Examining the Influence of Spatial Smoothing on Spatiotemporal Features of Intrinsic Connectivity Networks at Low ICA Model Order.

Abstract

Using a relatively high model order of independent component analysis (ICA with 75 ICs) of functional magnetic resonance imaging (fMRI) data, we have reported a clear effect of spatial smoothing Gaussian kernel size on spatiotemporal properties of intrinsic connectivity networks (ICNs). However, many if not the majority of ICA fMRI studies are usually performed at low model order, e.g., 20-IC decomposition, as such low order is generally enough to extract the few networks of interest such as the default-mode network (DMN). The aim of this study is to investigate if we can replicate the spatial smoothing effects on spatiotemporal features of ICNs at low ICA model order. Same resting state fMRI data that we used with 75-IC analysis were used here. Spatial smoothing using an isotropic Gaussian filter kernel with full width at half maximum (FWHM) of 4, 8, and 12 mm was applied during preprocessing. ICNs were identified from 20-IC decomposition and evaluated in terms of three primary features: spatial map intensity, functional network connectivity (FNC), and power spectra. The results identified similar effects of spatial smoothing on spatial map intensities and power spectra at p < 0.01, false discovery rate (FDR) corrected for multiple comparisons.

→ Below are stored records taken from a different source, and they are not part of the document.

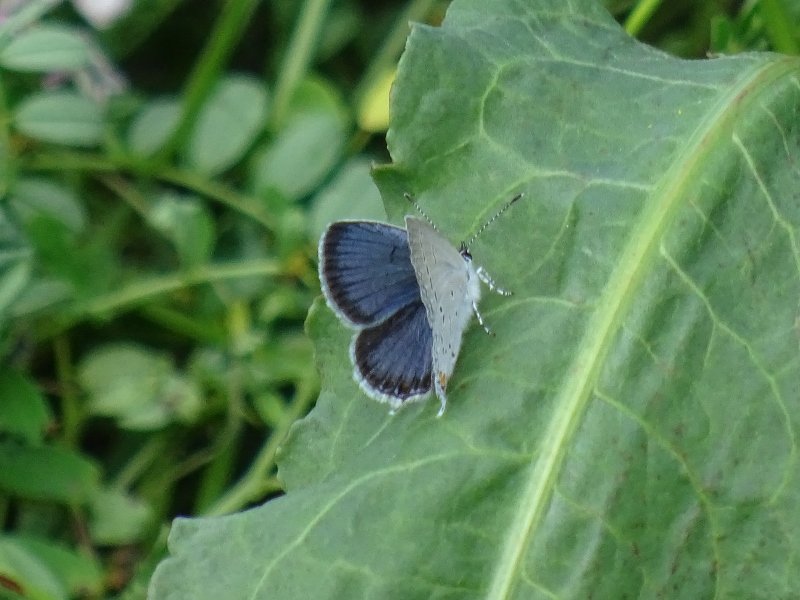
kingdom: Animalia
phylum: Arthropoda
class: Insecta
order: Lepidoptera
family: Lycaenidae
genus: Elkalyce
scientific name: Elkalyce comyntas
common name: Eastern Tailed-Blue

Reduced spatial smoothing kernel size resulted in decreased spatial map intensities as well as a generally decreased low-frequency power (0.01 - 0.10 Hz) but increased high-frequency power (0.15 - 0.25 Hz). FNC, however, did not show a uniform change in correlation values with the size of smoothing kernel. Notably, FNC between DMNs decreased but FNC between central executive and visual networks increased with an increase in smoothing kernel size. These preliminary findings confirm spatial smoothing influences ICN features regardless of model order. The discussion focuses on differences between observed changes at low and high ICA model orders.